Task requirements:
Continue the sailing journal below, picking up directly after its final sentence.

Excerpted passage:
○ ○ ○
Of all the travels Dave and I have done, this is by far the most unusual. Trips of the past been about a destination, sightseeing. This trip is about the journey itself.
Our Thanksgiving dinner is sub-par, nearly inedible. We did connect with our closest family members through the satellite phone, but the conversations were necessarily quick and unsatisfying. This traveling over the holiday stinks.
FRIDAY, NOVEMBER 26, 2010—0600 at N 30 22 21 W 75 45 28 (240 nautical miles north of the closest land: Abacos, Bahamas)
I did a cruel thing to myself. With our crazy around-the-clock schedule, I inadvertently skipped a day of my hormone medications. So yesterday, as is customary when a pill is forgotten, I took one in the morning and one in the evening. Side effects to this medicine are nausea and dizziness. In this environment, the double dose did me in. Suddenly, I was violently ill and had vertigo so bad that the entire room spun—even while lying on my back. I had been doing so well! Poor Dave. He did more than his share of watch this morning as I did the only thing I could do: sleep it off.
It is noon and I feel human again. We must re-rig our lines into new combinations so that they will not chafe when we have tiny amounts of sail up for the strong winds. Lines chafe in a heartbeat when they touch an edge in the wind. We even lash our drink bottles and flashlight to the helm.
○ ○ ○
Supplied entries:
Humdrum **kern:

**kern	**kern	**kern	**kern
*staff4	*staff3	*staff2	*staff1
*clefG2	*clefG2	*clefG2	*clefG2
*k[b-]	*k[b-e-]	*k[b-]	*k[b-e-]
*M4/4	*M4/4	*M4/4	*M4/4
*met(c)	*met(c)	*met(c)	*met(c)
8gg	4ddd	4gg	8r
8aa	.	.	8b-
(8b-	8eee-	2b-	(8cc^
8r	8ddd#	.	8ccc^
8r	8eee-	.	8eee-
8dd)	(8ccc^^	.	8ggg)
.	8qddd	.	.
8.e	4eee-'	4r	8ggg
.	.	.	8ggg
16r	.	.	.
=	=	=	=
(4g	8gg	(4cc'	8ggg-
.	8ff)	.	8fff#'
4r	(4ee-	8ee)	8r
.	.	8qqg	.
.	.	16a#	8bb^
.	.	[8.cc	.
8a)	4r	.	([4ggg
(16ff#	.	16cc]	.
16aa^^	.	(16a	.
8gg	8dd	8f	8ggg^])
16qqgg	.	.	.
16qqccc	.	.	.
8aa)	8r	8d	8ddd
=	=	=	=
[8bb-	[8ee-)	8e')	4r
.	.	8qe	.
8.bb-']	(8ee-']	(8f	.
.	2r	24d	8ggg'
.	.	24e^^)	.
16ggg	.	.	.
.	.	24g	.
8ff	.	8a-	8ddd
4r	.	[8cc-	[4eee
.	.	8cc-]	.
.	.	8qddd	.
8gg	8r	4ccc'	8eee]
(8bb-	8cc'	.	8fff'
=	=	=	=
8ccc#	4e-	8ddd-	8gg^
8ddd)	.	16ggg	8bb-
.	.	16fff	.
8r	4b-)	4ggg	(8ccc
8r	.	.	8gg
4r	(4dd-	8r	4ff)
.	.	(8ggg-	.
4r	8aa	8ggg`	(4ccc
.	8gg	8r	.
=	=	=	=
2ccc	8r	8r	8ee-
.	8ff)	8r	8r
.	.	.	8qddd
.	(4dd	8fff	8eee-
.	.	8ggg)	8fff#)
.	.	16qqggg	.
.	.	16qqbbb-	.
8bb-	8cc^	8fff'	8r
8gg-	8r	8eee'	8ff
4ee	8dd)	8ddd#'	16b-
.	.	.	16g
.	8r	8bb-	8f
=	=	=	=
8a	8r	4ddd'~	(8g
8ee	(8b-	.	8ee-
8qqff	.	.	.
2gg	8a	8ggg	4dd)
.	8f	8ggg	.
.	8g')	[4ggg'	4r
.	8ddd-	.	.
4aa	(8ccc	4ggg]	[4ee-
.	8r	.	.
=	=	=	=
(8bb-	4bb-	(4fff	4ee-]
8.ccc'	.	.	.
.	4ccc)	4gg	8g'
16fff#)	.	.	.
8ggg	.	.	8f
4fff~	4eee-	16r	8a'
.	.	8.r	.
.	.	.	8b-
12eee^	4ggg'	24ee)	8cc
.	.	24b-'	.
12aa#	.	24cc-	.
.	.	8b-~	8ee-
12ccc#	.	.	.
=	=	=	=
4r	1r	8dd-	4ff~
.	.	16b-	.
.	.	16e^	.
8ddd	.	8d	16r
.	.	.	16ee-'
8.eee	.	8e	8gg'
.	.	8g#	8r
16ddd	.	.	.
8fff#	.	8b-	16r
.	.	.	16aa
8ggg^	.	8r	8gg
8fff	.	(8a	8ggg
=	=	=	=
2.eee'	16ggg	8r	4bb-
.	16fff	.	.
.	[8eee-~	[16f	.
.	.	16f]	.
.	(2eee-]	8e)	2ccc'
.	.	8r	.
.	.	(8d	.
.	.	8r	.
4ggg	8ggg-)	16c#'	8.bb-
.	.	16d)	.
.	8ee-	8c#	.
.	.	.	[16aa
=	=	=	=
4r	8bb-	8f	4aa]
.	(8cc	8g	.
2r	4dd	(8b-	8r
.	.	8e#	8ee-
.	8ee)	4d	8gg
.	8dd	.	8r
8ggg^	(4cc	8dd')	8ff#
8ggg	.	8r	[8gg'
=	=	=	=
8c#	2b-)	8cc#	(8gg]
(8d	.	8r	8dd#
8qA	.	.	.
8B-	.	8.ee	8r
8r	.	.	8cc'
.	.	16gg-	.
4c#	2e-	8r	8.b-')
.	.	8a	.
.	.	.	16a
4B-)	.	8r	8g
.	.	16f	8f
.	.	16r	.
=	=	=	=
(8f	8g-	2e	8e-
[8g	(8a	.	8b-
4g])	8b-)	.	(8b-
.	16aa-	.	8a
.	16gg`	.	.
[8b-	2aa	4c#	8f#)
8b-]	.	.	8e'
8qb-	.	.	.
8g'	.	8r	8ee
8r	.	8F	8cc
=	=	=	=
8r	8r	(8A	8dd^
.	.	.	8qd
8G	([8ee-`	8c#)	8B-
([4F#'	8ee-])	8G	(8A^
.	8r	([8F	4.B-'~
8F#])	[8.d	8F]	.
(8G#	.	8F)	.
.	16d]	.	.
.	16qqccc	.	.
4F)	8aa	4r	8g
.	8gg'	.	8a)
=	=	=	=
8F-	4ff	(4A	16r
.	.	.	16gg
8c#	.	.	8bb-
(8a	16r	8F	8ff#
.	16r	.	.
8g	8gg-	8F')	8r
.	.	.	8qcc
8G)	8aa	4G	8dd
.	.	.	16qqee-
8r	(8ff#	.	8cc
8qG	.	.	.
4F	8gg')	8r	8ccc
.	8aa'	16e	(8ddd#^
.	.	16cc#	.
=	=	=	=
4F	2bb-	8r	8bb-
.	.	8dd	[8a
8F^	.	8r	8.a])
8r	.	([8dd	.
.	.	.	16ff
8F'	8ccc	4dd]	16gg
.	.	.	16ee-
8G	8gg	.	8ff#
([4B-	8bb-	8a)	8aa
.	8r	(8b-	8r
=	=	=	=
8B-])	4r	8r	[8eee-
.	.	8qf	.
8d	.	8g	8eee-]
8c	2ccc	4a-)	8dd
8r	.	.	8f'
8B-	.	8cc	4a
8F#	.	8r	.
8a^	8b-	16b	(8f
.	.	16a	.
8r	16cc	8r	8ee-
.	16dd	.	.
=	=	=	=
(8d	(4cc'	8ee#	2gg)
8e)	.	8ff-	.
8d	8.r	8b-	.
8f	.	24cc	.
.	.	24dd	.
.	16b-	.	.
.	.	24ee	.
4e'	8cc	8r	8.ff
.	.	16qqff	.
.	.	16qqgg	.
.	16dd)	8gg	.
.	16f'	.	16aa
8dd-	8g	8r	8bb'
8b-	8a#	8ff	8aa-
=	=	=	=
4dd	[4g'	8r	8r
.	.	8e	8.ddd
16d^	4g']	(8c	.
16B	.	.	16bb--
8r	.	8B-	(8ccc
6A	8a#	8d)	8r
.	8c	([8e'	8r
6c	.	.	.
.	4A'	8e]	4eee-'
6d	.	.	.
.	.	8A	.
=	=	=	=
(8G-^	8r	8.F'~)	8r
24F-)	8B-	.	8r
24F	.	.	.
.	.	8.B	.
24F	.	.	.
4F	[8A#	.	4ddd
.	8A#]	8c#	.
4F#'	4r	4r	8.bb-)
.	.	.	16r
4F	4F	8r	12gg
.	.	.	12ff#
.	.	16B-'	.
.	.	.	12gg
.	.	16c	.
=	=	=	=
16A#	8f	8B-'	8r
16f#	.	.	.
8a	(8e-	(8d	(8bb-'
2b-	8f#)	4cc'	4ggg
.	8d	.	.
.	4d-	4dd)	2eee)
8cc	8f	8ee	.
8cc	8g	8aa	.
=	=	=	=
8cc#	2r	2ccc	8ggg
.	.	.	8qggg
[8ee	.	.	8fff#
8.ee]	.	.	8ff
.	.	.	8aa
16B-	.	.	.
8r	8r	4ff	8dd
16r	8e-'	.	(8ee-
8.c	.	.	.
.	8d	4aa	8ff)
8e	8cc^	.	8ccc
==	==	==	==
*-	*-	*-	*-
○ ○ ○
Task result:
We have 10 to 12 foot seas which makes moving about very difficult. I lost two mugs full of chicken soup and Dave lost the cottage cheese. All were ejected from their counters in the style of a B-grade horror film. The waves are like those experienced on a trampoline with more than one person jumps. You can anticipate the regular pattern but then you are catapulted by a Super Bounce that shoots you at great heights into an unpredictable direction. Unfortunately, Dave was In the middle of storm preparation, strapping on the life jacket and tethers that attach us to the boat, when the boat took a Super Bounce. He shot from his cockpit seat and gave himself a nasty gash above is eye. Like all head wounds, there was a lot of blood. Were we at home I would have taken him to the hospital. Here, we dress the wound with antibiotic cream, gauze, and apply pressure with a wool cap. We are grateful that he didn’t hit his temple or fall through the companionway.
The winds are now 22 knots, gusting to 30. Dave is finally getting some rest. He is severely exhausted as he hasn’t had a deep sleep since the trip began. The sun is setting as the storm approaches. Why does the worst of it always happen at night.
With my seasickness, the storm prep, and Dave’s injury, we didn’t email family and friends. I hope no one worries. Anyway, the lap top got stowed in its water tight case early in the day to protect its fate. Our last computer had so many concussions from bouncing onto the floor it turned “brain dead.”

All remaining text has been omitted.